## EXCERTO DO DOCUMENTO
•••••

Cartoon do ilustrador, artista plástico e cartoonista Wilfred Hildonen, de origem finlandesa, norueguesa, sami e cigana, cedido para ilustrar este artigo.

Os eleitores dos EUA, condicionados por um sistema eleitoral pouco democrático, uma vez que restringe a participação de partidos e candidatos que não tenham o apoio das elites políticas e/ou económicas que perpetuam um regime que já alguém classificou como de “partido único com duas cabeças”, acabam de eleger Donald Trump como presidente do país mais poderoso do Mundo no campo militar e o que ocupa o 9º lugar da lista Top Ten dos países mais ricos do mundo, segundo a revista Global Finance, após o colapso bolsista de 2008, de que tem vindo a recuperar lentamente.

Durante a campanha eleitoral, Trump escandalizou todas as pessoas que nos EUA e no resto do Mundo respeitam os direitos humanos (não foi por acaso que a organização criminosa e racista Ku Klus Klan lhe manifestou o apoio) ao fazer declarações ofensivas para com as mulheres, os imigrantes mexicanos que acusou de “violadores e criminosos”, os muçulmanos e os cientistas e ambientalistas que alertam para os riscos para o Planeta e para a Humanidade das alterações climáticas, ao negar-se a cumprir os Acordos de Paris.

A promessa eleitoral de Trump que mais marcou a campanha foi a de construir um muro na fronteira com o México para impedir a entrada de imigrantes e uma força de perseguição e deportação dos cerca de 11 milhões de “alienígenas ilegais”, anulando o programa de legalização de 800 mil jovens que entraram nos EUA quando ainda eram crianças, com os seus pais, e ainda de suspender os apoios aos municípios que se recusem a expulsar imigrantes “ilegais”. Ameaçou ainda o México de o obrigar a pagar o custo do muro.

•••••

## DADOS DE ENTRADA
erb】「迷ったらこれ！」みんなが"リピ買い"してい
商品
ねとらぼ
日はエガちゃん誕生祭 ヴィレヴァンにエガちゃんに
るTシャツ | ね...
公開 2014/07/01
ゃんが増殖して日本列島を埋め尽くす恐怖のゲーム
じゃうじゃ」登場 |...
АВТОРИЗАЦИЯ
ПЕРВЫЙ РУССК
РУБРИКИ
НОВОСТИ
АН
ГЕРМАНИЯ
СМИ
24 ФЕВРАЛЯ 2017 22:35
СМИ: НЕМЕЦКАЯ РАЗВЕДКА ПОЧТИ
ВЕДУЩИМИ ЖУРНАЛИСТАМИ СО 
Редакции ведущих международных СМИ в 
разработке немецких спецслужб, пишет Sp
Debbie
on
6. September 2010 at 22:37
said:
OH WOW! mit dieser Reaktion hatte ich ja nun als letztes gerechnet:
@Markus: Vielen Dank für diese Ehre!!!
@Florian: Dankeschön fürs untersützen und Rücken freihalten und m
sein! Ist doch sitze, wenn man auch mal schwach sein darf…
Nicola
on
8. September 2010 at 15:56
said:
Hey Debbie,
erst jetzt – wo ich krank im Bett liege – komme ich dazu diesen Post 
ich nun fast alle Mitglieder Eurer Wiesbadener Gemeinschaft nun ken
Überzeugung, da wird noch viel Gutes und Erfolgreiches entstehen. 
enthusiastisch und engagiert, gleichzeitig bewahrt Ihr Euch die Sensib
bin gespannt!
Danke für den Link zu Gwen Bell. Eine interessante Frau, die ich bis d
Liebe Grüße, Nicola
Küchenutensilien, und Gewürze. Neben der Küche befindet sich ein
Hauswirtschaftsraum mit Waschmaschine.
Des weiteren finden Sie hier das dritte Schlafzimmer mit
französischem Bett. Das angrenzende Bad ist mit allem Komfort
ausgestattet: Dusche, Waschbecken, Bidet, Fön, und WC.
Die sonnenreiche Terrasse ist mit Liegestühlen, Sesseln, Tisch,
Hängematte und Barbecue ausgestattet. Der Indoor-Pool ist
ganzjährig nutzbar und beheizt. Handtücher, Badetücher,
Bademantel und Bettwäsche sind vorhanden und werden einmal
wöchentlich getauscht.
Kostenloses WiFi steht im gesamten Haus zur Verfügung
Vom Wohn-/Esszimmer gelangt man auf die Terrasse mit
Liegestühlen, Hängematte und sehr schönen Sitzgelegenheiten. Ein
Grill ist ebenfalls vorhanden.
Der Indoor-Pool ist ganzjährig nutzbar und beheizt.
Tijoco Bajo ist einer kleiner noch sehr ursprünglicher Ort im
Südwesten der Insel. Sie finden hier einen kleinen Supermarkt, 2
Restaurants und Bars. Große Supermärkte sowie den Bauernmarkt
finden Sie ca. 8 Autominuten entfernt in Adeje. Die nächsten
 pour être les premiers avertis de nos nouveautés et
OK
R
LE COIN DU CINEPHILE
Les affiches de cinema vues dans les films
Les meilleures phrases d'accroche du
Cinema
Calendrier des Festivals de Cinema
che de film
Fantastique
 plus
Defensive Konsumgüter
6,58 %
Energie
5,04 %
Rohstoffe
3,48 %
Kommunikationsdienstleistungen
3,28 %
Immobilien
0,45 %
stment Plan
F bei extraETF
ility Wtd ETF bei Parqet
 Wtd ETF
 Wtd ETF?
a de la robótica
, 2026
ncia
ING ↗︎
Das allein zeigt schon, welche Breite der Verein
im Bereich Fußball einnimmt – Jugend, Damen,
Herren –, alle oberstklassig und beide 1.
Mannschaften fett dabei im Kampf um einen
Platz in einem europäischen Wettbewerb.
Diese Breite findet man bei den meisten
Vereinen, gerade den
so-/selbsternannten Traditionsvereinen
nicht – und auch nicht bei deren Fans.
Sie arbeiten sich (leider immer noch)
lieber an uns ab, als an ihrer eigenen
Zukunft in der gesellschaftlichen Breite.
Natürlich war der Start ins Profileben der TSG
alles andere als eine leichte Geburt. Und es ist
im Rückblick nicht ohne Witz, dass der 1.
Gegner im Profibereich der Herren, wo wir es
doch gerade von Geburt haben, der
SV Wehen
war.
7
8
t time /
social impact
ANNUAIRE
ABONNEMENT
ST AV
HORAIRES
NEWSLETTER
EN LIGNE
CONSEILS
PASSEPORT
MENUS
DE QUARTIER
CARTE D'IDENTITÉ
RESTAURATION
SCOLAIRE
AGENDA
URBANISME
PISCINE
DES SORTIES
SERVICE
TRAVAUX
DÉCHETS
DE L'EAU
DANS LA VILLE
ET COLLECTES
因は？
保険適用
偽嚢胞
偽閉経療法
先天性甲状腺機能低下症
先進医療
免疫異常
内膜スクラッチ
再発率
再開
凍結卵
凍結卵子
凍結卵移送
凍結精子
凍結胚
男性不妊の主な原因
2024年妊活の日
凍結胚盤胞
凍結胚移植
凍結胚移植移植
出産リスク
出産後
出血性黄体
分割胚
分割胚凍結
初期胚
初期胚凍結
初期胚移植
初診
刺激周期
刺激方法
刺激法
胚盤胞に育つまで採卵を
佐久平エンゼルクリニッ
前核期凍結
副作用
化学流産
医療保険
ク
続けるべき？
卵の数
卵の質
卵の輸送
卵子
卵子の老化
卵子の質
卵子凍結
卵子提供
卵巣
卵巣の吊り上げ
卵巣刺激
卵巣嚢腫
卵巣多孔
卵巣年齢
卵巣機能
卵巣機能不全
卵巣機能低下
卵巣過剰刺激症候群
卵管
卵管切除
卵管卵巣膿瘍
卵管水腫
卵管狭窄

•••••

## TAREFAS A REALIZAR
1. No excerto sobre a eleição de Donald Trump, quantos jovens abrangia o programa de legalização que Trump prometeu anular?
2. Reproduz as linhas dos dados de entrada, a começar na primeira e a terminar na que contém "СМИ: НЕМЕЦКАЯ РАЗВЕДКА ПОЧТИ", ambas incluídas.

## RESPOSTAS POR TAREFA
1. 800 mil jovens.

2.
erb】「迷ったらこれ！」みんなが"リピ買い"してい
商品
ねとらぼ
日はエガちゃん誕生祭 ヴィレヴァンにエガちゃんに
るTシャツ | ね...
公開 2014/07/01
ゃんが増殖して日本列島を埋め尽くす恐怖のゲーム
じゃうじゃ」登場 |...
АВТОРИЗАЦИЯ
ПЕРВЫЙ РУССК
РУБРИКИ
НОВОСТИ
АН
ГЕРМАНИЯ
СМИ
24 ФЕВРАЛЯ 2017 22:35
СМИ: НЕМЕЦКАЯ РАЗВЕДКА ПОЧТИ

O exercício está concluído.